Die Ankündigung von Dienstagabend ist ein Rückschlag für den neuen Konzernchef Stefan Bollinger, der sich seit Anfang des Jahres bemüht, die vom Signa-Skandal mit voller Wucht getroffene Bank in ruhigere Gewässer zu steuern. Der frühere Goldman-Sachs-Manager ist dabei, das Kreditportfolio auf weitere Problemfälle zu durchforsten.
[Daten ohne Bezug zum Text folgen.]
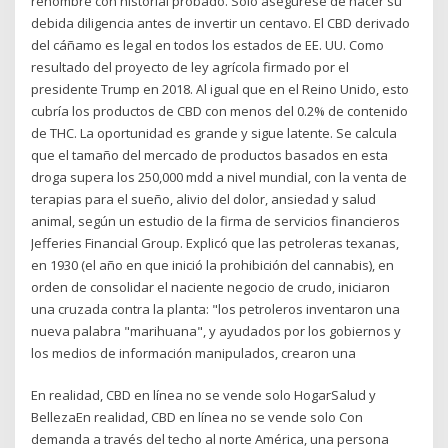
renombre con historial probado. Sólo asegúrese de hacer su
debida diligencia antes de invertir un centavo. El CBD derivado
del cáñamo es legal en todos los estados de EE. UU. Como
resultado del proyecto de ley agrícola firmado por el
presidente Trump en 2018. Al igual que en el Reino Unido, esto
cubría los productos de CBD con menos del 0.2% de contenido
de THC. La oportunidad es grande y sigue latente. Se calcula
que el tamaño del mercado de productos basados en esta
droga supera los 250,000 mdd a nivel mundial, con la venta de
terapias para el sueño, alivio del dolor, ansiedad y salud
animal, según un estudio de la firma de servicios financieros
Jefferies Financial Group. Explicó que las petroleras texanas,
en 1930 (el año en que inició la prohibición del cannabis), en
orden de consolidar el naciente negocio de crudo, iniciaron
una cruzada contra la planta: "los petroleros inventaron una
nueva palabra "marihuana", y ayudados por los gobiernos y
los medios de información manipulados, crearon una
En realidad, CBD en línea no se vende solo HogarSalud y
BellezaEn realidad, CBD en línea no se vende solo Con
demanda a través del techo al norte América, una persona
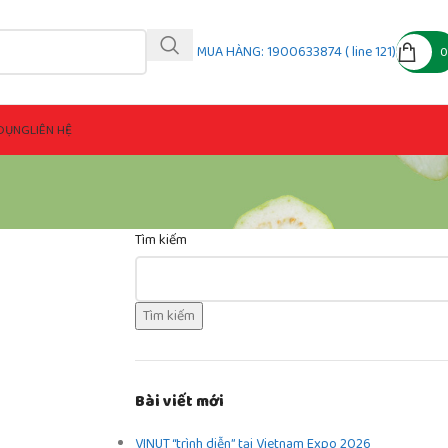
MUA HÀNG: 1900633874 ( line 121)
DỤNG
LIÊN HỆ
Tìm kiếm
Tìm kiếm
Bài viết mới
VINUT “trình diễn” tại Vietnam Expo 2026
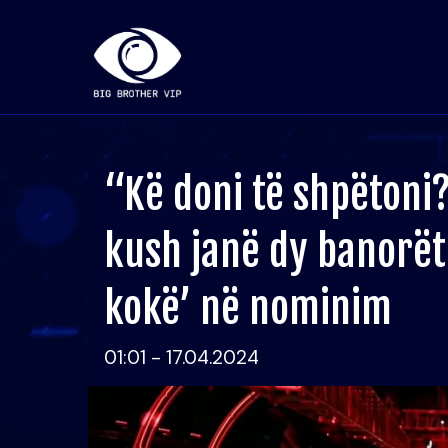
“Kë doni të shpëtoni?
kush janë dy banorët
kokë’ në nominim
01:01 - 17.04.2024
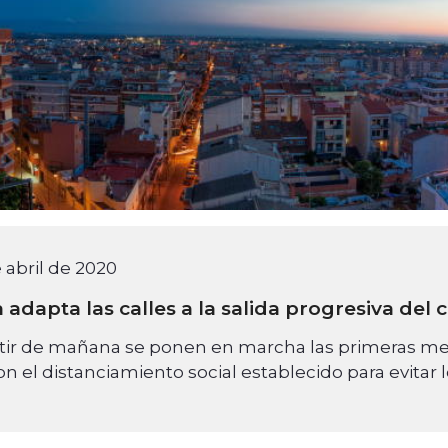
 abril de 2020
 adapta las calles a la salida progresiva del
tir de mañana se ponen en marcha las primeras medi
on el distanciamiento social establecido para evitar 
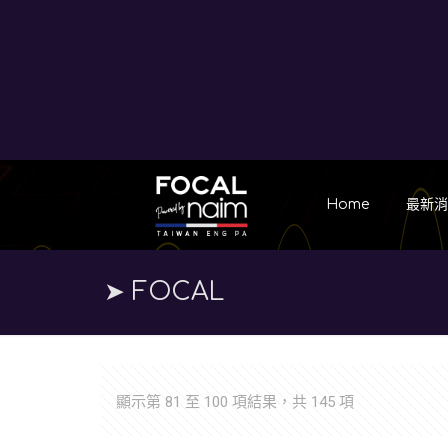
Home
最新
➤ FOCAL
顯示第 81 至 100 項結果，共 145 項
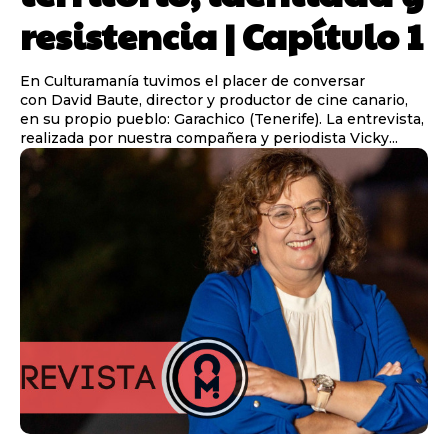
resistencia | Capítulo 1
En Culturamanía tuvimos el placer de conversar
con David Baute, director y productor de cine canario,
en su propio pueblo: Garachico (Tenerife). La entrevista,
realizada por nuestra compañera y periodista Vicky...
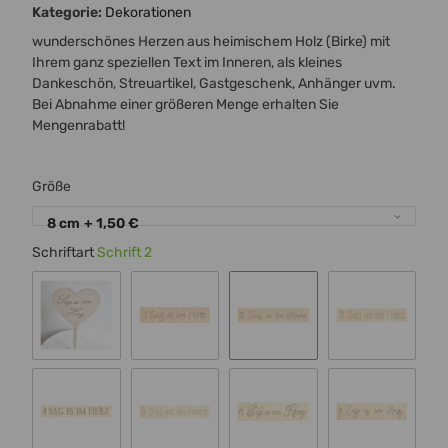
Kategorie:
Dekorationen
wunderschönes Herzen aus heimischem Holz (Birke) mit
Ihrem ganz speziellen Text im Inneren, als kleines
Dankeschön, Streuartikel, Gastgeschenk, Anhänger uvm.
Bei Abnahme einer größeren Menge erhalten Sie
Mengenrabatt!
Größe
8 cm
+ 1,50 €
Schriftart
Schrift 2
Standard 00
Schrift 1
Schrift 2
Schrift 3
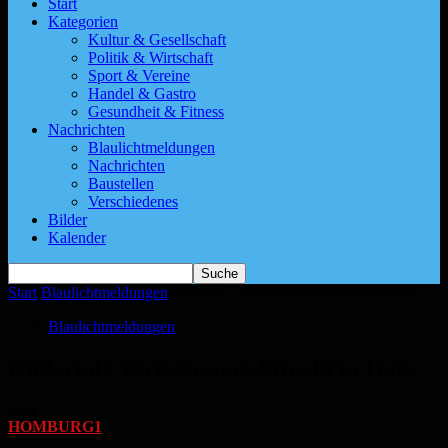
Start
Kategorien
Kultur & Gesellschaft
Politik & Wirtschaft
Sport & Vereine
Handel & Gastro
Gesundheit & Fitness
Nachrichten
Blaulichtmeldungen
Nachrichten
Baustellen
Verschiedenes
Bilder
Kalender
Start
Blaulichtmeldungen
Köllertal | Verkehrsunfallflucht in Holz
Blaulichtmeldungen
Köllertal | Verkehrsunfallflucht in Holz
Von
HOMBURG1
-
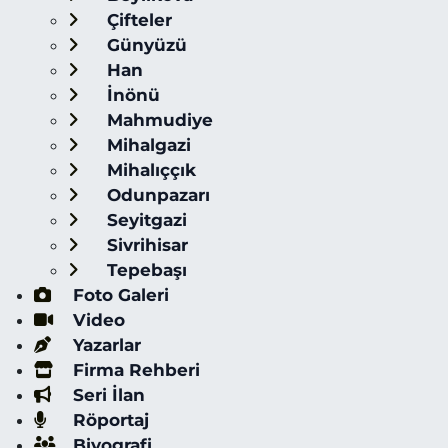
Çifteler
Günyüzü
Han
İnönü
Mahmudiye
Mihalgazi
Mihalıççık
Odunpazarı
Seyitgazi
Sivrihisar
Tepebaşı
Foto Galeri
Video
Yazarlar
Firma Rehberi
Seri İlan
Röportaj
Biyografi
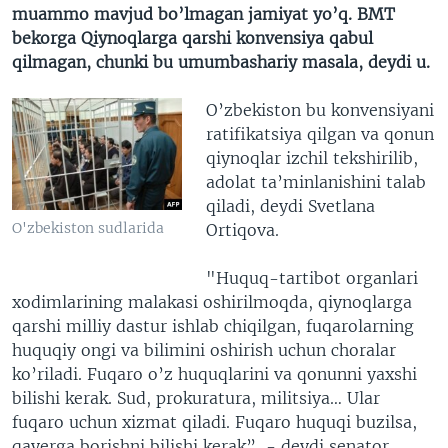
muammo mavjud bo’lmagan jamiyat yo’q. BMT
bekorga Qiynoqlarga qarshi konvensiya qabul
qilmagan, chunki bu umumbashariy masala, deydi u.
O’zbekiston bu konvensiyani
ratifikatsiya qilgan va qonun
qiynoqlar izchil tekshirilib,
adolat ta’minlanishini talab
qiladi, deydi Svetlana
O'zbekiston sudlarida
Ortiqova.
"Huquq-tartibot organlari
xodimlarining malakasi oshirilmoqda, qiynoqlarga
qarshi milliy dastur ishlab chiqilgan, fuqarolarning
huquqiy ongi va bilimini oshirish uchun choralar
ko’riladi. Fuqaro o’z huquqlarini va qonunni yaxshi
bilishi kerak. Sud, prokuratura, militsiya… Ular
fuqaro uchun xizmat qiladi. Fuqaro huquqi buzilsa,
qayerga borishni bilishi kerak”, - deydi senator.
Bär wende vorsichtigere Kriterien in Bezug auf die Kreditqualität an, hieß es. “Obwohl die Überprüfung noch nicht abgeschlossen ist, erwarten wir auf der Grundlage unserer bisherigen Erkenntnisse nicht, dass zusätzliche wesentliche spezifische Risiken aufgedeckt werden, die zu erheblichen Kreditverlusten führen könnten,” erklärte Bollinger.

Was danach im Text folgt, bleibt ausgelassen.